UiPath Appsは、Automation Cloudの中の1つの機能です。RPAを作れる人、使える人は既にAppsを使える権利があるわけです。
これを使わない手はありません。
UiPath Appsの作り方を解説している記事はあまりありませんので、参考になると思います。
環境構築はこちらの記事を参考にして下さい。
今回は環境構築後の基本機能を作るところを解説していきます。
- STEP1. Appsで画面を作ろう
- STEP2. DataServiceでデータを保存
- STEP3. RPAの処理を作る
- STEP4. AppsとRPAを繋げよう
こちらの動画に作成方法をまとめています。(クリックすると再生されます)
この記事では分かりにくい箇所を解説しています。簡単とは言いましたが、ステップ4はそこそこ難しくなっております。。。

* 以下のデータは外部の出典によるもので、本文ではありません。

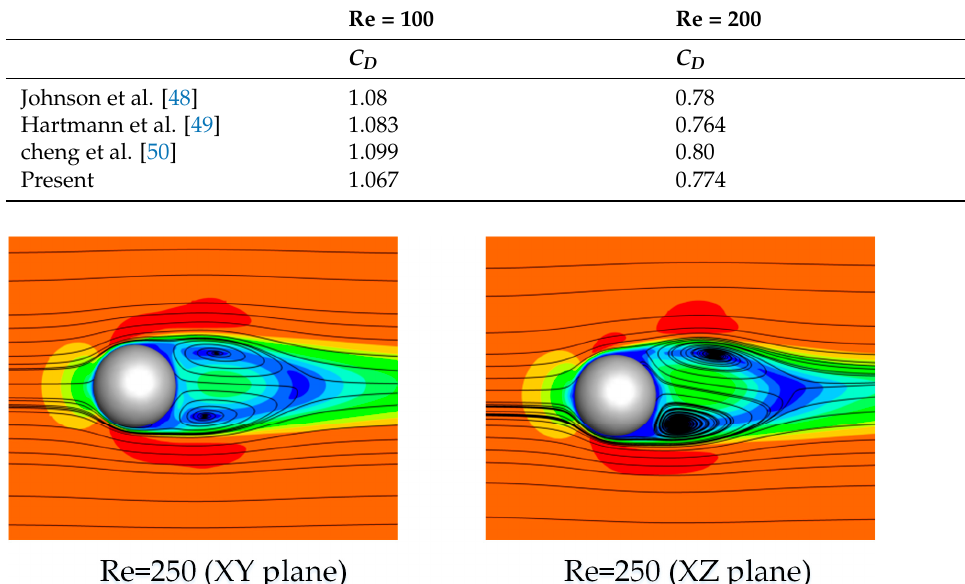
Figure 24. Streamlines and velocity contours for flow past a sphere at Re = 250.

InternalLabs.OpenAI.ActivitiesはInternalLabs.GPT.Activitiesという名称になりました。動画内ではInternalLabs.OpenAI.Activitiesとなっていますのでご注意ください。
ソースコードはGithubで公開しています
STEP1. Appsで画面を作ろう
Appsはコントロールとページを組み合わせてアプリのUIを作っていきます。
今回作成するアプリのSingle Pageでは、次のように複数のコントロールで構成されています。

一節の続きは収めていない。